I wish I could edit the OP but I'll give a little update here. We've moved away from Sucuri and went back to Cloudflare, this time using a different system administrator. We installed Centminmod, customized it to our needs, and placed CF proxying our domain. Since these changes, my experiences with CF are much improved compared to the first 2 times I gave them a whirl, which I think the success is mostly due to Centminmod and the new sysadmin configuring the server to play nice with CF.
We were on CF Business plan until recent (because they have an SLA saying 100% uptime from DDoS attacks, which they didn't comply with when we were attacked and knocked offline, and then was told it was our fault we haven't made specific changes in the firewall settings). Have since moved down to Pro after making multiple modifications (listed in this post) as we don't need many of the additions Business plan gave over Pro and the additional DDoS protection did nothing, and the only other thing that was beneficial is Railgun. I felt Railgun alone wasn't worth the extra $180/mo (wish we could just purchase that feature for a smaller fee). We stay within the allotted amount of Page Rules and Firewall rules for Pro so we saw this as the best way to reduce overhead and after making the changes to the firewall rules, the Business plan didn't offer any additional protection than what we get on the Pro plan now after these customizations.

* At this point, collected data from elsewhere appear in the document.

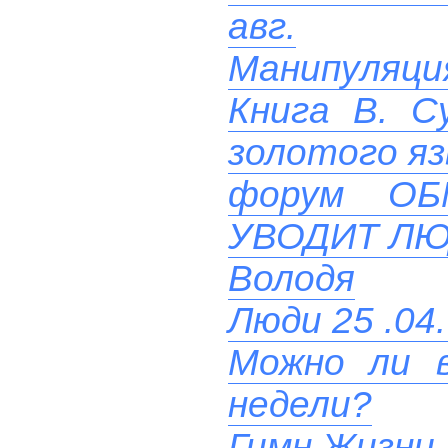
авг.
Манипуляци
Книга В. С
золотого яз
форум О
УВОДИТ ЛЮ
Володя
Люди 25 .04.
Можно ли в
недели?
Гимн Жизни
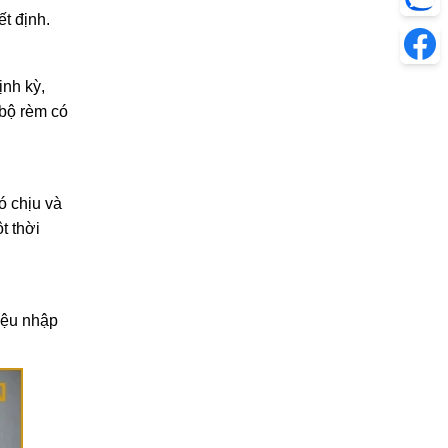
t định.
ịnh kỳ,
 bộ rèm có
ó chịu và
t thời
liệu nhập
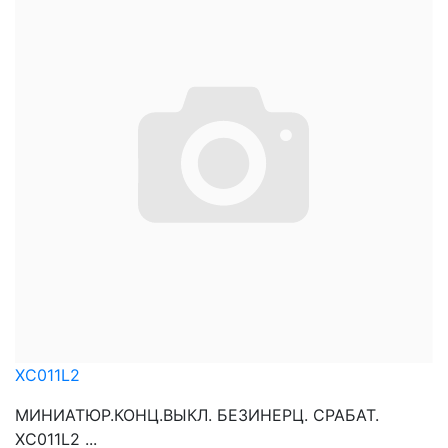
XC011L2
МИНИАТЮР.КОНЦ.ВЫКЛ. БЕЗИНЕРЦ. СРАБАТ.
XC011L2 ...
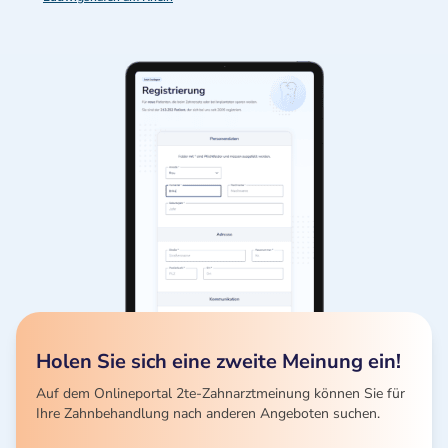
Holen Sie sich eine zweite Meinung ein!
Auf dem Onlineportal 2te-Zahnarztmeinung können Sie für
Ihre Zahnbehandlung nach anderen Angeboten suchen.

While I know it can be improved, we are sitting at 70-75% caching of data, which can also help with DDoS protection. I've gotten pretty good at analyzing Firewall logs, which I didn't know what I was doing in the past when I was first using CF years ago. As such, we've been able to reduce the effects of DDoS attacks to next to nothing to the point where
I'm no longer seeing the attack attempts (inb4 an attacker reads this posts and attempts); prior to these modifications to the firewall rules we were getting attacks up to 3x/day, 5-7 days a week.
Other things we've done is:
- Only allow connections from CF servers/IPs to our server so if for whatever reason our IP address is leaked (say, if the attack is too big for CF to handle, which has happened in the past with us, they push that traffic straight to the server), now all those connections will be refused access to our server, we don't get nullrouted, and we just wait for that CF node to work again for us.
- We switched from a VPS handling our email to using Amazon SES, scrubbing the headers so the origin server IP isn't leaked. We had noticed on the VPS our emails were blocked or sent to spam due to the IP address being used in the past for spam. We use SES for our transactional and newsletters btw.
- Analyze the firewall logs each day to every couple days, making modifications to block or allow certain connections, or change priorities of rules, etc. One thing to note, there are some companies out there that are trying to monitor forums to gather data and then sell to customers and these companies send their bots out and can account for up to 50% of your connections on your site (a single one that is scanning my site is around 30% of the connections to my site currently). These bots can take up valuable bandwidth for some...so these companies/bots (i.e. Brandwatch) get a full on BLOCK from us.
- I've also put countries known for attacks and hacking on a CHALLENGE list, which I then analyze and see if we need to BLOCK anything coming from these countries. The great thing when you start adding these rules is you can see how effective or ineffective they are. For example, my Country Challenge has 7% of those connections actually completing the CAPTCHA challenge. Another one of my lists is at 5% completion of the CAPTCHA. So I'm essentially blocking 93-95% of either bots or attacks from these countries without inconveniencing many actual human browsers.
- We've effectively halted all the Chinese spam we were getting multiple times a day by placing a country wide block to our registration page (Page Rule). Sorry China.
- Made changes in the Firewall > Managed Rules > Advanced settings for each of the rule sets on that page. This is something I never realized existed so many of these have actually helped mitigate some of the attacks we were having.
- Various other things that I would like to keep secret in the event a would-be-attacker ends up reading my posts to figure out what we are doing specifically and attempting to circumvent our security protocols. However, if you are having problems with DDoS and CF isn't handling the attacks like you think they should, feel free to shoot me a PM if you can't figure out the Firewall rules, Advanced settings to change, and reading the logs.
Comparing this current set up to both DDoS Defend (rip) and Sucuri, the DDoS mitigation is roughly the same, if not better now, I can fine tune different aspects better than those other companies since I can see the logs, I'm not getting Chinese spam bots anymore, and it's saving me money each month. The only thing I'm still having problems with is many users are having issues with editing some posts (i.e. a user had put emoji's in their title and was getting errors on editing, once we removed the emojis, the user could edit...something we are looking into but it's baffling at this point).
With this type of set up:
CF = $20/mo
Amazon SES = varies depending on the campaigns we run but if you are a smaller site, there is a free tier and then you pay pennies for every 1,000 emails
This is the cheapest I've been able to get DDoS protection that works great, site being speedy, and users not experiencing many, if any, issues.